Brief —
Rewrite the material below, swapping every "series" for "data set" and leaving everything else unchanged, and omit the pictures from your answer.

[Extracted records]
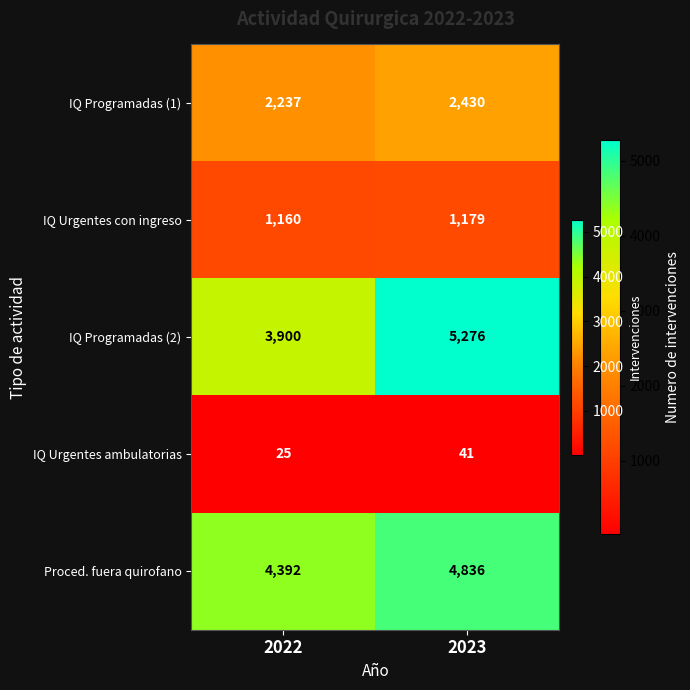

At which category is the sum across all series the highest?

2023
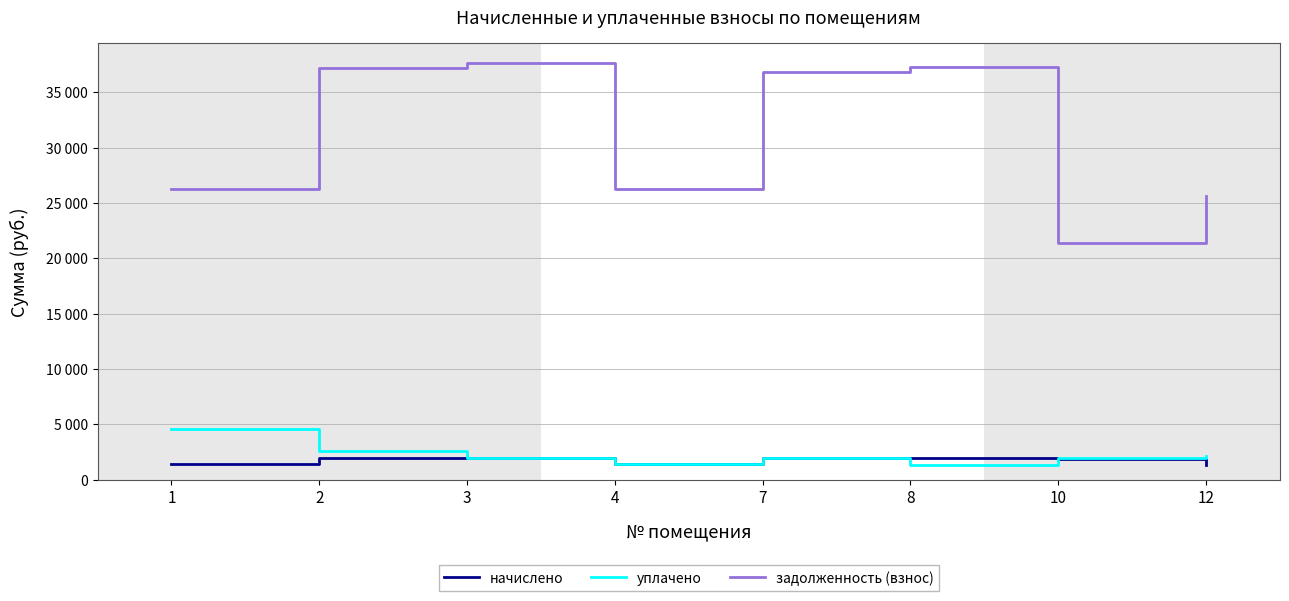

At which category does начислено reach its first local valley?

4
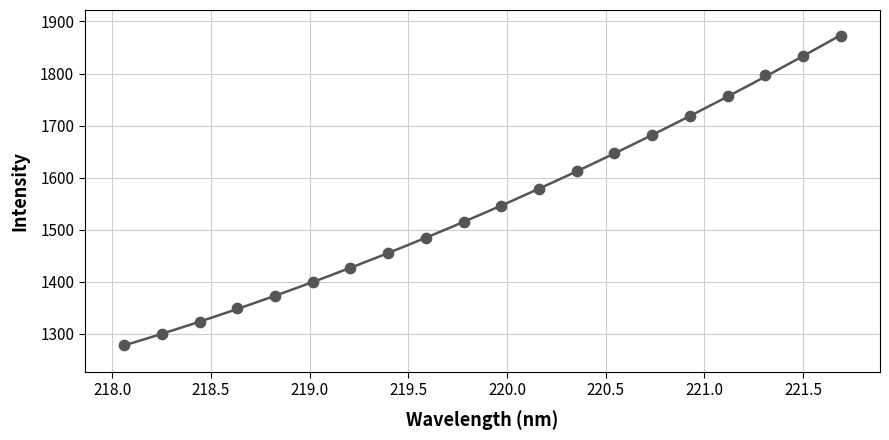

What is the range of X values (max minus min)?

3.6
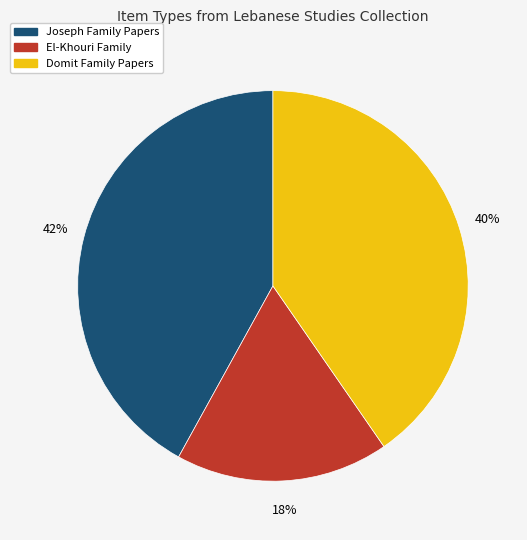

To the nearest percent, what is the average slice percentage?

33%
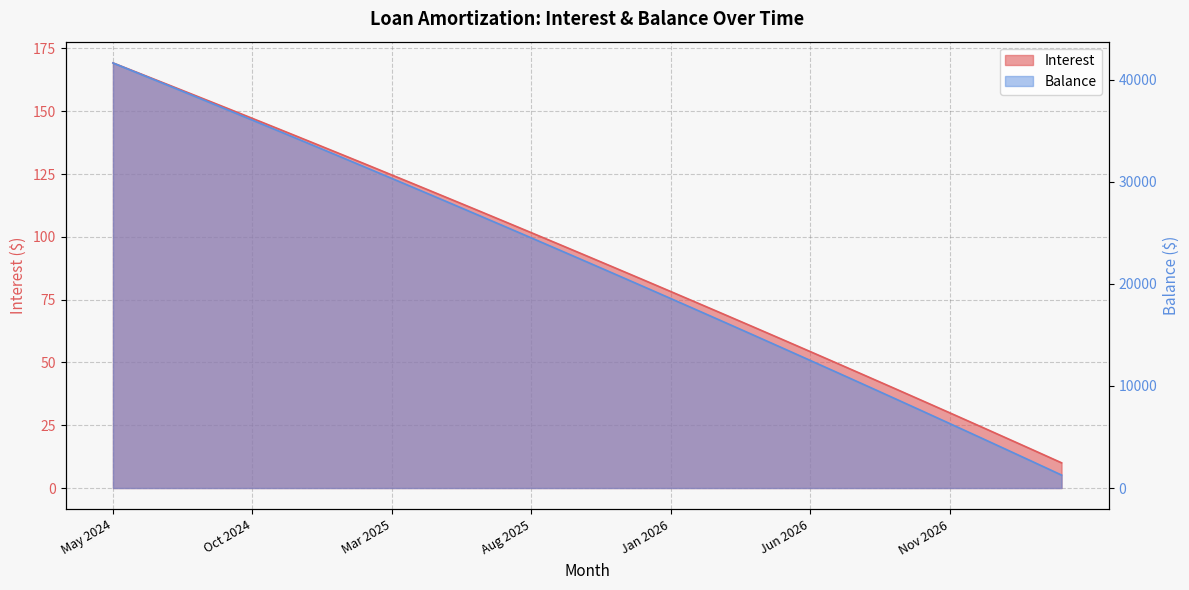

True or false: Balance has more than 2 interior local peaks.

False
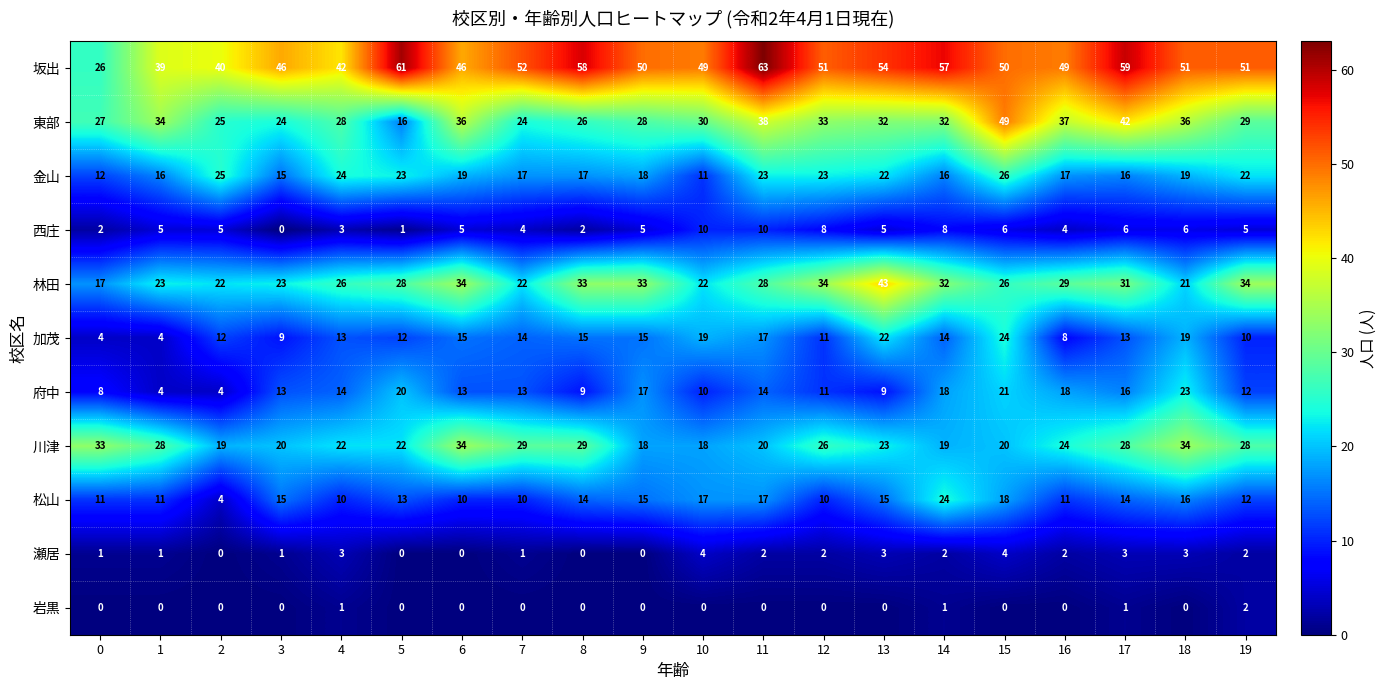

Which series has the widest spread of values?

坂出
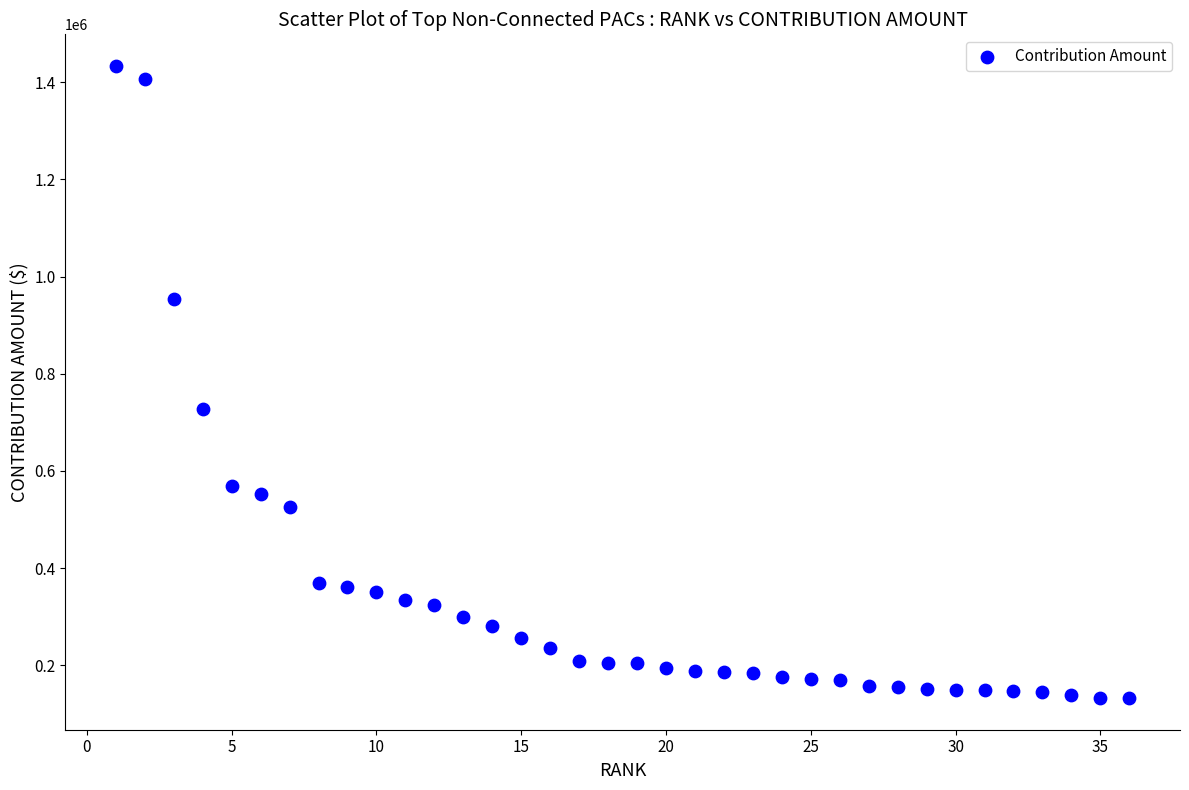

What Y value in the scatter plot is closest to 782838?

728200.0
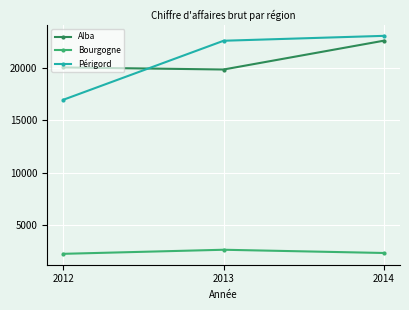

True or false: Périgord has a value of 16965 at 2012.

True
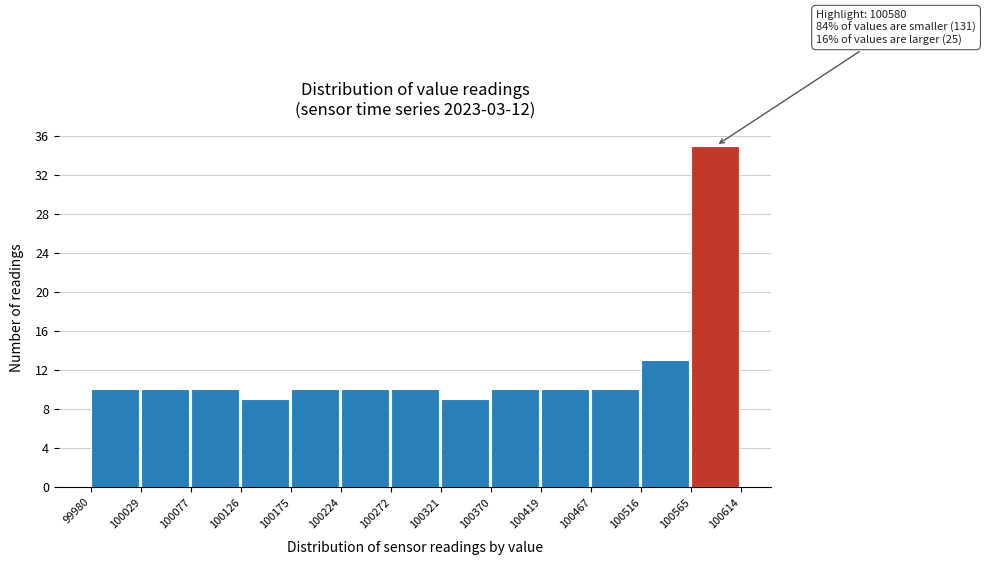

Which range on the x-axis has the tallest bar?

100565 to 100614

Finished task —
At which category is the sum across all data set the highest?

2023

At which category does начислено reach its first local valley?

4

What is the range of X values (max minus min)?

3.6

To the nearest percent, what is the average slice percentage?

33%

True or false: Balance has more than 2 interior local peaks.

False

Which data set has the widest spread of values?

坂出

What Y value in the scatter plot is closest to 782838?

728200.0

True or false: Périgord has a value of 16965 at 2012.

True

Which range on the x-axis has the tallest bar?

100565 to 100614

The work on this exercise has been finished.